L'animal passait son temps à le renifler, ne prêtant aucune attention aux autres grains de beauté, jusqu'au jour où il avait tenter de le mordre. Oté par chirurgie plus conventionnelle, le grain de beauté qui perturbait l'animal s'est avéré être un mélanome malin. Par la suite, le chien retrouva un comportement normal.
Ce cas et quelques autres conduisirent des chercheurs à expérimenter la capacité de détection des chiens. Les premières études s'appuyèrent sur un taux anormalement élevé de protéines dans les urines des malades atteints de cancer de la vessie. Les chiens furent dressés à reconnaître cette odeur particulière et des tests furent réalisés.

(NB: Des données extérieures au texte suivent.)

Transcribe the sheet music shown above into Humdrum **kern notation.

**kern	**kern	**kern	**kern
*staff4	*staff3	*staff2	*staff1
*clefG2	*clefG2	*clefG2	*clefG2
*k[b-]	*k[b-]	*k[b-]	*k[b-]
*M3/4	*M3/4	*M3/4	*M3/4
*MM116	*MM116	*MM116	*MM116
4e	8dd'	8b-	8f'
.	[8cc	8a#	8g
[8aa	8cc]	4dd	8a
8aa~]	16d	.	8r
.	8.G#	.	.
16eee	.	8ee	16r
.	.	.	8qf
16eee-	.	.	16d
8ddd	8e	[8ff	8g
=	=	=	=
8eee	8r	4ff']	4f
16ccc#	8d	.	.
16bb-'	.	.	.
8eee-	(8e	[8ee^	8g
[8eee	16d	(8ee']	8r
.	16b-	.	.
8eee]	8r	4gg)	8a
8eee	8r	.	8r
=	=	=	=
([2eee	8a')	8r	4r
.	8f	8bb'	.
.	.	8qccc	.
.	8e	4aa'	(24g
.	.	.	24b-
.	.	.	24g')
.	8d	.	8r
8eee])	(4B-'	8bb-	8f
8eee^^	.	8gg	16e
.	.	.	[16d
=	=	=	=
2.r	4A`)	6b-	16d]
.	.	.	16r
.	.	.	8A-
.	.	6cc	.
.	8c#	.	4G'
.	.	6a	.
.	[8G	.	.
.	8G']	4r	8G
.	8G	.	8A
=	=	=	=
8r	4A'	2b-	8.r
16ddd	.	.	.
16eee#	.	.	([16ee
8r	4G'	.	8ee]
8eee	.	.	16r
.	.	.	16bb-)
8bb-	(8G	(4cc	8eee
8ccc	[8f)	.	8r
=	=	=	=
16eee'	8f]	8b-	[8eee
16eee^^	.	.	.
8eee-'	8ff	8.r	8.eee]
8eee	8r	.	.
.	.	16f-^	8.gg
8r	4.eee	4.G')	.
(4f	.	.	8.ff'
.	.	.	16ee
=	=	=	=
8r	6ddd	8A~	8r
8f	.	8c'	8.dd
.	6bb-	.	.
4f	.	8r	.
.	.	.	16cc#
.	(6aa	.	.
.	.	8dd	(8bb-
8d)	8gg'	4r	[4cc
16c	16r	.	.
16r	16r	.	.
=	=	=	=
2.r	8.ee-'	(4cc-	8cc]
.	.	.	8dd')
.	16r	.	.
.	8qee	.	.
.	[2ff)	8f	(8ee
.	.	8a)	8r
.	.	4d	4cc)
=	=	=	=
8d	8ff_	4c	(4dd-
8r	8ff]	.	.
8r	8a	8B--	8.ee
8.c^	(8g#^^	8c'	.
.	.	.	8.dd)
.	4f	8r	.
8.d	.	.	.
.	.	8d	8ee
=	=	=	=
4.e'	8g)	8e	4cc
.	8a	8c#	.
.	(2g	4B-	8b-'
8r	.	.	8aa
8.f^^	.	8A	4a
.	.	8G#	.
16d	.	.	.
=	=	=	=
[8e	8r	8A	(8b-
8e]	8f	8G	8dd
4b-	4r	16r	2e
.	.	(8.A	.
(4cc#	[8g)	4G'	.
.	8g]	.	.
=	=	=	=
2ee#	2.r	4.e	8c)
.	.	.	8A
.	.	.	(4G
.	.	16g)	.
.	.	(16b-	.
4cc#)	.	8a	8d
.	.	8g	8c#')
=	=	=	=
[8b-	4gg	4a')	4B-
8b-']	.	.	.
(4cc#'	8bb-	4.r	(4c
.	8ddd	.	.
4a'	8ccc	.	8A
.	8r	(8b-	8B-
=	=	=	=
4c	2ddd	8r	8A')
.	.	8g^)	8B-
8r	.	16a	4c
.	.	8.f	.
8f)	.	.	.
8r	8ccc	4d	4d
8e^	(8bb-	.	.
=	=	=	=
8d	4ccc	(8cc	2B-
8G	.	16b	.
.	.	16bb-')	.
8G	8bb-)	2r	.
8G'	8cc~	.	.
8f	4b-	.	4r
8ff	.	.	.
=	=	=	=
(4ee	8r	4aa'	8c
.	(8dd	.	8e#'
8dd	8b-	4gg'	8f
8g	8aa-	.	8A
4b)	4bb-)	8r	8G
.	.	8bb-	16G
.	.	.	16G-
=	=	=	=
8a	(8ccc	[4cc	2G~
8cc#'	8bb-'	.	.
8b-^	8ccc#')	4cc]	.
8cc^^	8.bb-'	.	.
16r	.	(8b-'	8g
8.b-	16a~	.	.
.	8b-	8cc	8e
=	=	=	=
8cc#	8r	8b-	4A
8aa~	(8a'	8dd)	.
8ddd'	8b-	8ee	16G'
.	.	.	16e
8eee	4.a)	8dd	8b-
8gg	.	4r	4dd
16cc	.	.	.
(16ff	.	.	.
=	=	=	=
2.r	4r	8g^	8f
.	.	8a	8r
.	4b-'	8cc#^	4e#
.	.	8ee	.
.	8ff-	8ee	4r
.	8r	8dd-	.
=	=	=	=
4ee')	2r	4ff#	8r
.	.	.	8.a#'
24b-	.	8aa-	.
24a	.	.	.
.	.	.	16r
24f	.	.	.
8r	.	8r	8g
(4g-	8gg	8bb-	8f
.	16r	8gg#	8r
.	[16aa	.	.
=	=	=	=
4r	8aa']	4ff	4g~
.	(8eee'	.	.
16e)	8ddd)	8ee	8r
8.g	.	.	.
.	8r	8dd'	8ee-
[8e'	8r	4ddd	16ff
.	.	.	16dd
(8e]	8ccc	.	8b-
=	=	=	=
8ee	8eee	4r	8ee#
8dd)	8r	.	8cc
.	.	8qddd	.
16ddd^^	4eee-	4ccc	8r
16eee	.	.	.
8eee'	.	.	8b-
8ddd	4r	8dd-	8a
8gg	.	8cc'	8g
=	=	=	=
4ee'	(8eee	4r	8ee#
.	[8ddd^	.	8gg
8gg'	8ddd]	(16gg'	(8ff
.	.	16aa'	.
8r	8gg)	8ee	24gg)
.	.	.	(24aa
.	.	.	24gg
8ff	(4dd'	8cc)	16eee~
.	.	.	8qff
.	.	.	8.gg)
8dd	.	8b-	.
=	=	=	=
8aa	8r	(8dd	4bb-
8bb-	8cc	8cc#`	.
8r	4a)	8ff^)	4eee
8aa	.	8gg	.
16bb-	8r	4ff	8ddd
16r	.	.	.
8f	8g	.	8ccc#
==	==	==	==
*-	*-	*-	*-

Dans 41% des cas, les animaux identifièrent correctement les échantillons, alors que statistiquement, le simple hasard ne pouvait donner
que 14% de réussite. Ces résultats prometteurs permirent de pousser plus loin les investigations et de tester une autre source d'informations pour l'animal :
l'haleine.
Les travaux furent menés cette fois sur des cas de cancer du sein et du poumon. Les chercheurs ont recueilli l'haleine de 86 patients cancéreux, 55 étaient atteints de cancer du poumon et 31 de cancer du sein. Ces échantillons furent comparés à un groupe témoin, constitué de 83 personnes en bonne santé. Les malades, dont le diagnostic avait été confirmé par une biopsie, n'avaient pas encore commencé de chimiothérapie.
Les 5 chiens, dressés pour s'allonger ou s'asseoir à coté de l'échantillon dont l'odeur leur semblait suspecte,
ont ainsi détecté les échantillons des malades dans 88 à 97 % des cas.